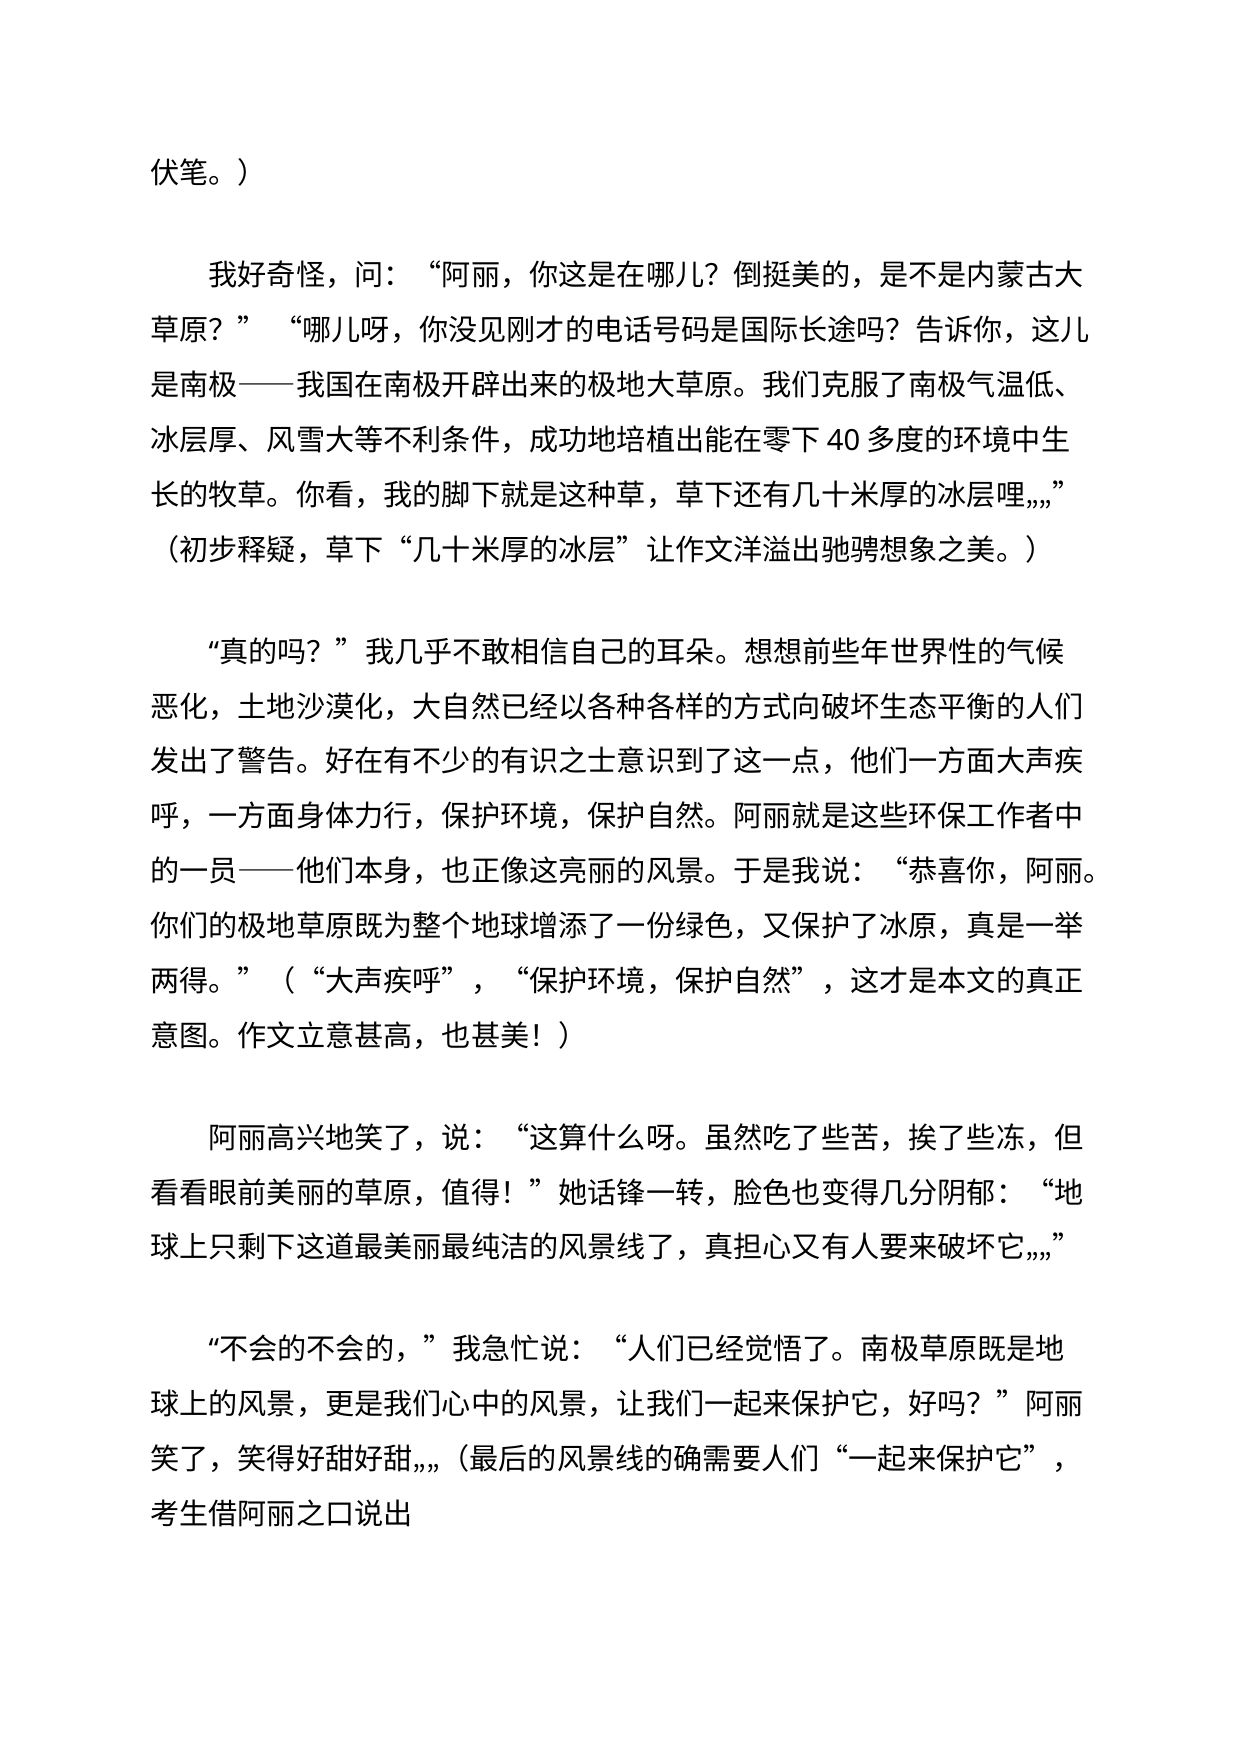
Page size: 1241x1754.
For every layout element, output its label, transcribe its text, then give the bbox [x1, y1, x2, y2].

text 我好奇怪，问：“阿丽，你这是在哪儿？倒挺美的，是不是内蒙古大草原？” “哪儿呀，你没见刚才的电话号码是国际长途吗？告诉你，这儿是南极——我国在南极开辟出来的极地大草原。我们克服了南极气温低、冰层厚、风雪大等不利条件，成功地培植出能在零下40多度的环境中生长的牧草。你看，我的脚下就是这种草，草下还有几十米厚的冰层哩„„”（初步释疑，草下“几十米厚的冰层”让作文洋溢出驰骋想象之美。） [150, 252, 1090, 569]
text 阿丽高兴地笑了，说：“这算什么呀。虽然吃了些苦，挨了些冻，但看看眼前美丽的草原，值得！”她话锋一转，脸色也变得几分阴郁：“地球上只剩下这道最美丽最纯洁的风景线了，真担心又有人要来破坏它„„” [150, 1114, 1090, 1266]
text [150, 150, 1090, 192]
text “真的吗？”我几乎不敢相信自己的耳朵。想想前些年世界性的气候恶化，土地沙漠化，大自然已经以各种各样的方式向破坏生态平衡的人们发出了警告。好在有不少的有识之士意识到了这一点，他们一方面大声疾呼，一方面身体力行，保护环境，保护自然。阿丽就是这些环保工作者中的一员——他们本身，也正像这亮丽的风景。于是我说：“恭喜你，阿丽。你们的极地草原既为整个地球增添了一份绿色，又保护了冰原，真是一举两得。”（“大声疾呼”，“保护环境，保护自然”，这才是本文的真正意图。作文立意甚高，也甚美！） [150, 628, 1090, 1055]
text “不会的不会的，”我急忙说：“人们已经觉悟了。南极草原既是地球上的风景，更是我们心中的风景，让我们一起来保护它，好吗？”阿丽笑了，笑得好甜好甜„„（最后的风景线的确需要人们“一起来保护它”，考生借阿丽之口说出 [150, 1326, 1090, 1533]
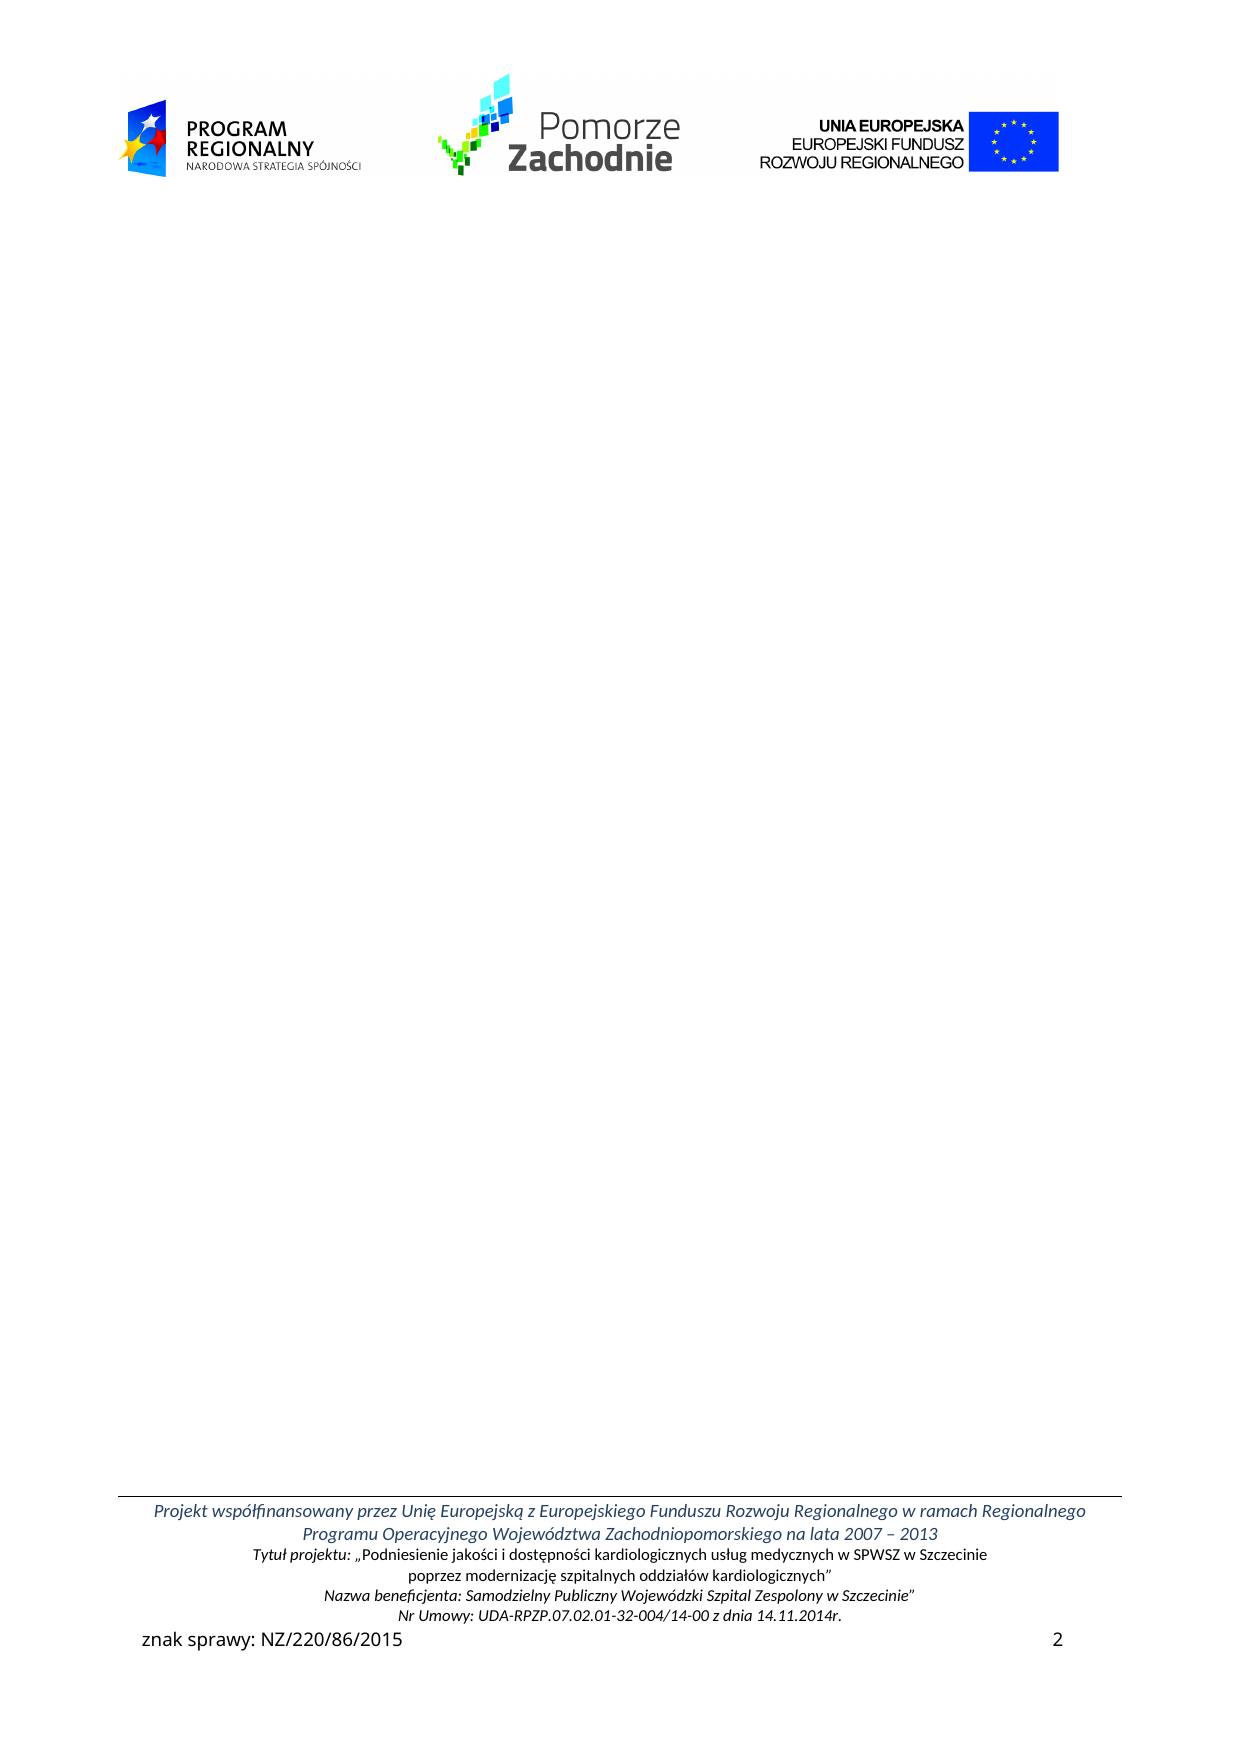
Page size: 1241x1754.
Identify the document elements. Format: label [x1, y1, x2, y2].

picture [118, 73, 1059, 177]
- - - - -
• [About this exercise]: The records above are to be repeated word for word, with the pictures omitted.

• [Task output]:
Page size: 1241x1754.
For every layout element, output its label, transcribe its text, then give the bbox [x1, y1, x2, y2].

text 我好奇怪，问：“阿丽，你这是在哪儿？倒挺美的，是不是内蒙古大草原？” “哪儿呀，你没见刚才的电话号码是国际长途吗？告诉你，这儿是南极——我国在南极开辟出来的极地大草原。我们克服了南极气温低、冰层厚、风雪大等不利条件，成功地培植出能在零下40多度的环境中生长的牧草。你看，我的脚下就是这种草，草下还有几十米厚的冰层哩„„”（初步释疑，草下“几十米厚的冰层”让作文洋溢出驰骋想象之美。） [150, 252, 1090, 569]
text 阿丽高兴地笑了，说：“这算什么呀。虽然吃了些苦，挨了些冻，但看看眼前美丽的草原，值得！”她话锋一转，脸色也变得几分阴郁：“地球上只剩下这道最美丽最纯洁的风景线了，真担心又有人要来破坏它„„” [150, 1114, 1090, 1266]
text [150, 150, 1090, 192]
text “真的吗？”我几乎不敢相信自己的耳朵。想想前些年世界性的气候恶化，土地沙漠化，大自然已经以各种各样的方式向破坏生态平衡的人们发出了警告。好在有不少的有识之士意识到了这一点，他们一方面大声疾呼，一方面身体力行，保护环境，保护自然。阿丽就是这些环保工作者中的一员——他们本身，也正像这亮丽的风景。于是我说：“恭喜你，阿丽。你们的极地草原既为整个地球增添了一份绿色，又保护了冰原，真是一举两得。”（“大声疾呼”，“保护环境，保护自然”，这才是本文的真正意图。作文立意甚高，也甚美！） [150, 628, 1090, 1055]
text “不会的不会的，”我急忙说：“人们已经觉悟了。南极草原既是地球上的风景，更是我们心中的风景，让我们一起来保护它，好吗？”阿丽笑了，笑得好甜好甜„„（最后的风景线的确需要人们“一起来保护它”，考生借阿丽之口说出 [150, 1326, 1090, 1533]
Page size: 1241x1754.
Identify the document elements. Format: label [x1, y1, x2, y2].

picture [118, 73, 1059, 177]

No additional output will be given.